◆ **Items from a dataset**:
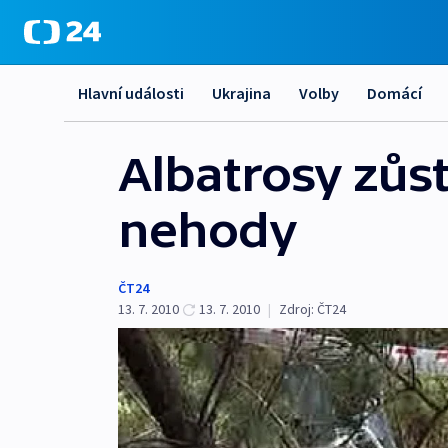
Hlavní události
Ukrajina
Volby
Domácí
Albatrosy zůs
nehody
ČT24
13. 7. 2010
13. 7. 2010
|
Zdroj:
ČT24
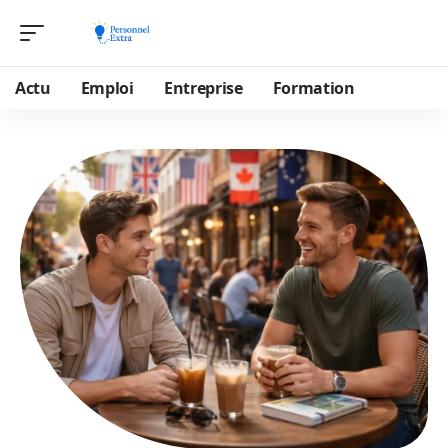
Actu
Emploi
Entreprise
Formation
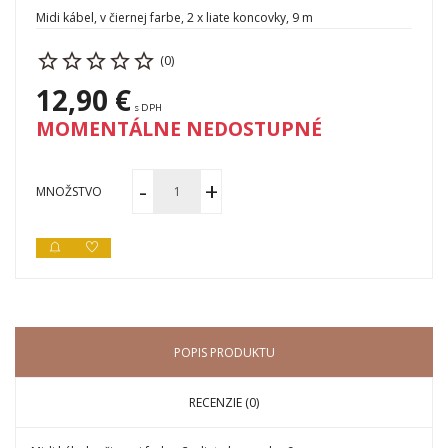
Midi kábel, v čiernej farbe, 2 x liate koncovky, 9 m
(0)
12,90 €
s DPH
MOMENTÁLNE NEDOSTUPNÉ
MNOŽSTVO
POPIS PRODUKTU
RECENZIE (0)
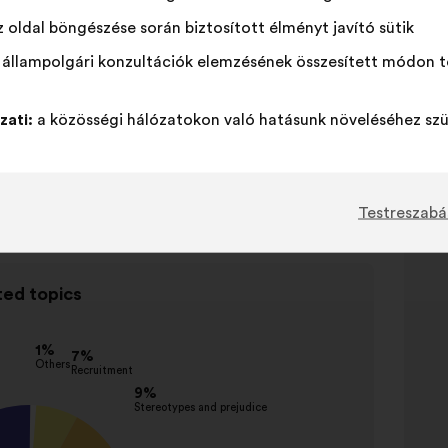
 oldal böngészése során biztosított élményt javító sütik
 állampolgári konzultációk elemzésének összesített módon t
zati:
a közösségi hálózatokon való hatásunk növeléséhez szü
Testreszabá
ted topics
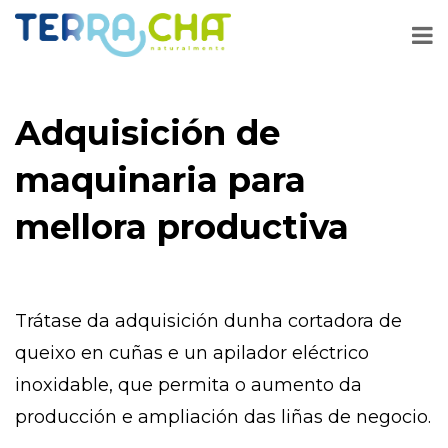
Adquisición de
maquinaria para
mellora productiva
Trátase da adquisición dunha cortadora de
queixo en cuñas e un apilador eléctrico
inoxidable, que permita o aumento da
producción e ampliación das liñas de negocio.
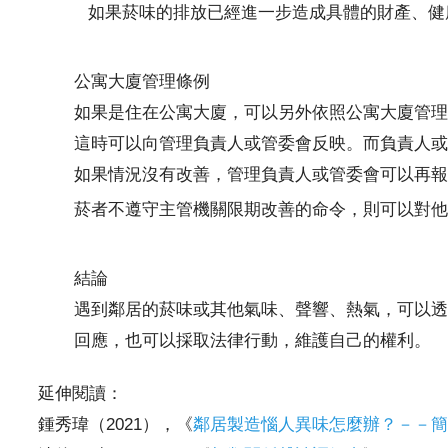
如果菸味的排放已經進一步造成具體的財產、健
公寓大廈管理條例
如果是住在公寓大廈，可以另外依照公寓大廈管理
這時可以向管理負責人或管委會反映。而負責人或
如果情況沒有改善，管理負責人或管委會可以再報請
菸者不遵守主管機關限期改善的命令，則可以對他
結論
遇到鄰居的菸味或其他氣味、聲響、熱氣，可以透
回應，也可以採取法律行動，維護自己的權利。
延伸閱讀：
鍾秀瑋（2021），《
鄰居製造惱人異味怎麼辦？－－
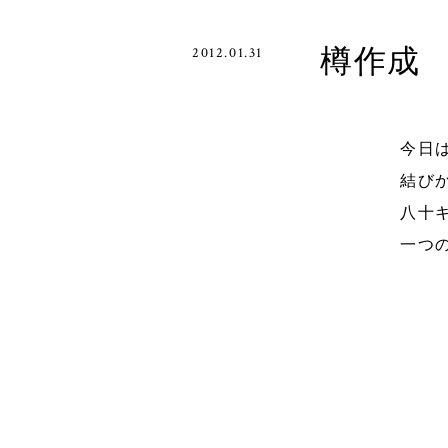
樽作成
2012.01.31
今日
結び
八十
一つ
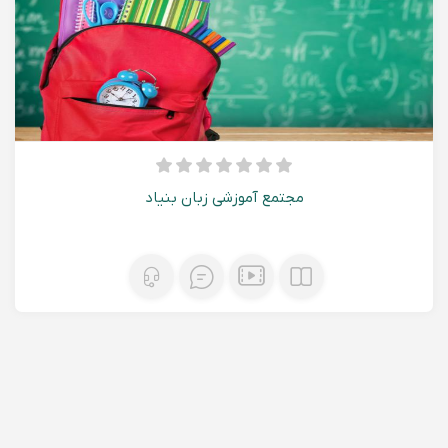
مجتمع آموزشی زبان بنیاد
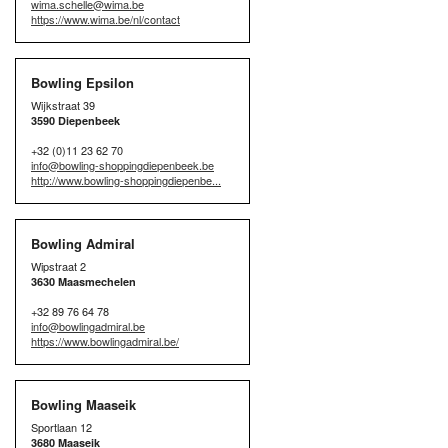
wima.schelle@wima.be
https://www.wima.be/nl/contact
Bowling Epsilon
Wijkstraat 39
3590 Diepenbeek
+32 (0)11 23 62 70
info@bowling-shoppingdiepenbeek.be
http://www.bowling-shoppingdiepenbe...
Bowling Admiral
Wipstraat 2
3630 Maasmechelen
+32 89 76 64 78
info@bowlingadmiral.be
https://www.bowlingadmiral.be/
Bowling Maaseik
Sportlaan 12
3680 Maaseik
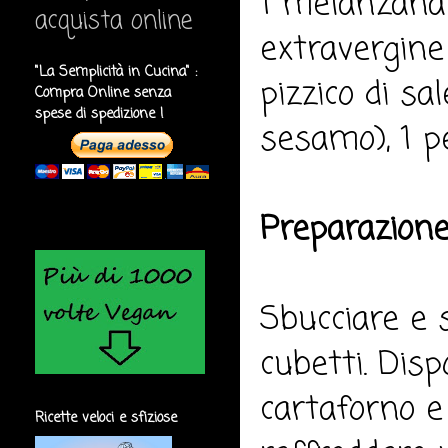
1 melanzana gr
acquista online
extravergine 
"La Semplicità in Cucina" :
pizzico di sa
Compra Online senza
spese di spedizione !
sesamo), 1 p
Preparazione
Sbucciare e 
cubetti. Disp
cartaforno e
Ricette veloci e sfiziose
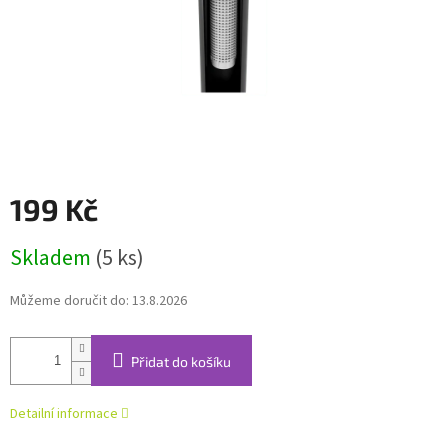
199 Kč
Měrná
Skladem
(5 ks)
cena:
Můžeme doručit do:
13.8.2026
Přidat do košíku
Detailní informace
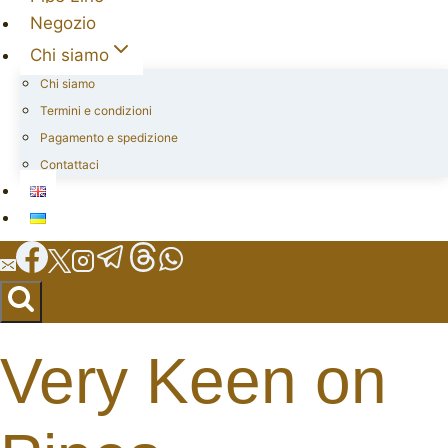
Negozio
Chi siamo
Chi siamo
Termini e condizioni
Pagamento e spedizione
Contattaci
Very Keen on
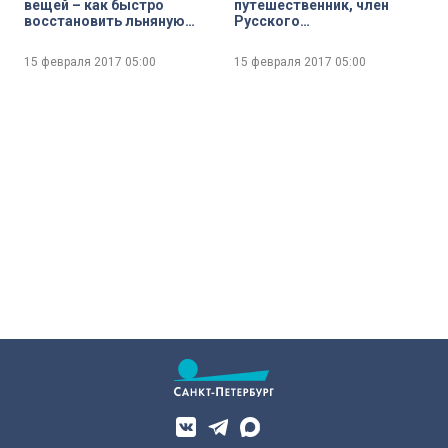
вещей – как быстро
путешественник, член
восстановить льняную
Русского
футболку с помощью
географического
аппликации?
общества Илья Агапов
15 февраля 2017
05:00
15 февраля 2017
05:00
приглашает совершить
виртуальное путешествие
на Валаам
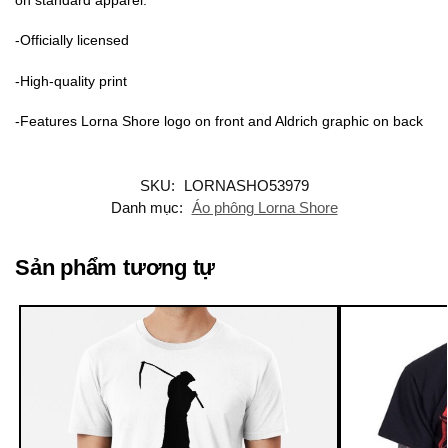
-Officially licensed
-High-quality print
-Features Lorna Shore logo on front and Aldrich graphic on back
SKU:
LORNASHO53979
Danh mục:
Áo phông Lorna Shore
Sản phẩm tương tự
---
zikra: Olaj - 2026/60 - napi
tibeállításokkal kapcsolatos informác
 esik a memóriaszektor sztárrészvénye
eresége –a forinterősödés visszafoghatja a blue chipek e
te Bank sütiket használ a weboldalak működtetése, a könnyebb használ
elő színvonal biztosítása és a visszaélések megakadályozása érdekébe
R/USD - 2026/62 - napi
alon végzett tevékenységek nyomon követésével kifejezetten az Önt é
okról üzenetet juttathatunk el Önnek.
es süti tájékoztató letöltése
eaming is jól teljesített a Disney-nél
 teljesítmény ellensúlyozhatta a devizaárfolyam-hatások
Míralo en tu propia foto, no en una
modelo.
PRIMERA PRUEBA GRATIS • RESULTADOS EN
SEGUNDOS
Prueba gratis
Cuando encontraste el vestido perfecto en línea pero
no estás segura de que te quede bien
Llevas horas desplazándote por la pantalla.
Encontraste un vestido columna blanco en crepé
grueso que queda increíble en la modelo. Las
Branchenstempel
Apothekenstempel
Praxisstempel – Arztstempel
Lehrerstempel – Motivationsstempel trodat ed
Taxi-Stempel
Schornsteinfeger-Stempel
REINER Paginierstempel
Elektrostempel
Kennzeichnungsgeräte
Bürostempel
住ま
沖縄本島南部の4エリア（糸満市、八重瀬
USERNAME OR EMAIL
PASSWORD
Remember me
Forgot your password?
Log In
--
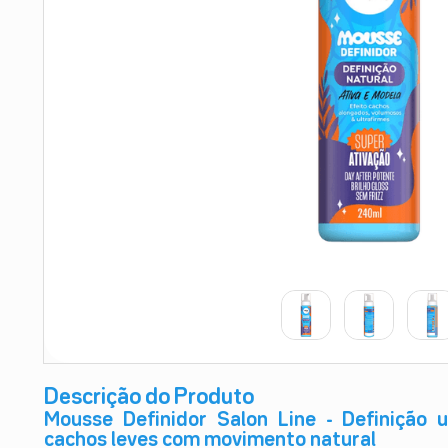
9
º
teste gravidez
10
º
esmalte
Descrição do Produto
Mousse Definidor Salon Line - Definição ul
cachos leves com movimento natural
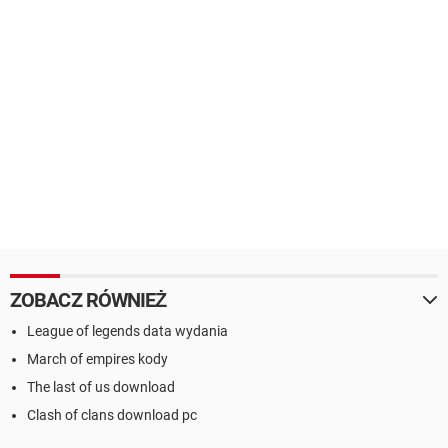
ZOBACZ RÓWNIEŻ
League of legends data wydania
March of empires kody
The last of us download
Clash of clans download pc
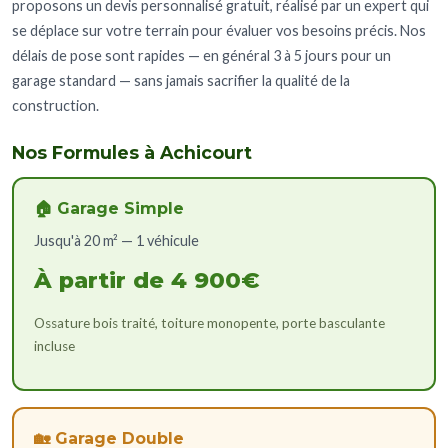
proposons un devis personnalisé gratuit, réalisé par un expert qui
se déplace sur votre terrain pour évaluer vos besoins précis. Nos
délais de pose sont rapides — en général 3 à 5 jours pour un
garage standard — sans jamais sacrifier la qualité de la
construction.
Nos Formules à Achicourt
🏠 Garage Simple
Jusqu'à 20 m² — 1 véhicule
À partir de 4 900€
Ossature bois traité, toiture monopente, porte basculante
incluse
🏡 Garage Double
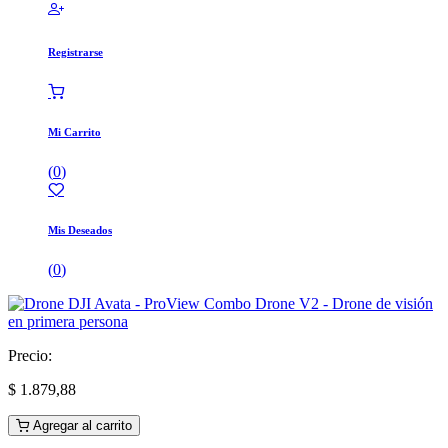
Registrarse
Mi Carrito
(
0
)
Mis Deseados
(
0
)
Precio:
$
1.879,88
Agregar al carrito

◆ **About this exercise**: Determine the number of lines above holding the string "modelo". Reply with it and nothing more.

◆ **Response**: 2